Después de reflexionar y estudiar la situación, Burani Yediguéi se decidió a regresar de nuevo a la barrera, al paso hacia la zona. No se le ocurrió ningún otro medio. Ahora, cuando el entierro quedaba atrás, cuando ya nadie ni nada le ataba y podía confiar en sí mismo en plena medida, hasta donde alcanzaran las fuerzas que le habían concedido la naturaleza y la experiencia, podía permitirse actuar por su cuenta y riesgo como considerara necesario. Ante todo quería conseguir, obligando al servicio de guardia, que le llevaran aunque fuera bajo escolta ante el jefe máximo, y si era necesario, obligar a éste a acudir a la barrera a escucharle, a escuchar a Burani Yediguéi. Entonces se lo contaría todo cara a cara...

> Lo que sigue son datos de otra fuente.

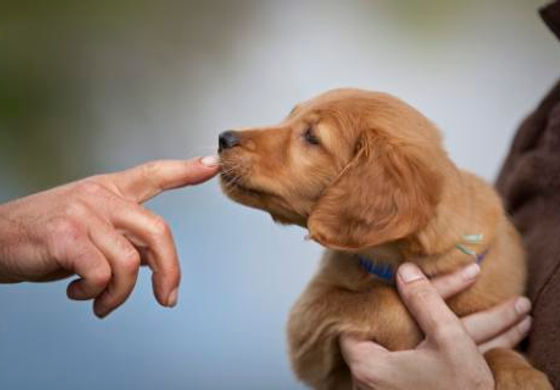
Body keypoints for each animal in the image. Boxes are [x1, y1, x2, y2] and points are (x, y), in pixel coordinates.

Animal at [218, 89, 552, 390]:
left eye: (311, 137)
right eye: (290, 116)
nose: (224, 138)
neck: (399, 259)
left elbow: (498, 348)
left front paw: (524, 378)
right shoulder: (306, 321)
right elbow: (385, 301)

Todo estaba ya pensado y Burani Yediguéi decidió actuar sin dilaciones. Tenía intención de presentar, como motivo directo, el deplorable caso del entierro de Kazangap. Decidió con firmeza mostrarse insistente en la barrera, exigir un pase o una audiencia, empezar por ahí, obligando a los guardas a comprender que insistiría en su petición hasta que le escuchara el jefe más alto y no un Tansykbáyev cualquiera...
Hizo acopio de ánimo.
–¡Taubakel! ¡Si el perro tiene un amo, el lobo tiene un dios! –se animó a sí mismo, y arreó con firmeza a Karanardirigiéndose hacia la barrera.
Mientras, el sol se había puesto y empezaba a oscurecer rápidamente. Cuando se aproximó a la zona, reinaba ya una completa oscuridad. Faltaba media versta hasta la barrera cuando, enfrente, aparecieron claramente visibles los faroles del puesto de guardia. Allí, sin llegar hasta el centinela, Yediguéi se apeó. Bajó deslizándose desde la silla. El camello no tenía papel en aquel asunto. ¿Para qué aquel estorbo? Además, según qué jefe fuera podría no querer hablar con él diciendo: «Anda, lárgate de aquí con tu camello. ¡De dónde habrá salido ése! No vas a tener ninguna audiencia», y no le permitiría entrar en el despacho. Sobre todo, Yediguéi no sabía cómo terminaría su empresa, si tendría que esperar mucho tiempo el resultado, de manera que lo mejor era presentarse solo y dejar de momento a Karanartrabado en la estepa. Podría pastar.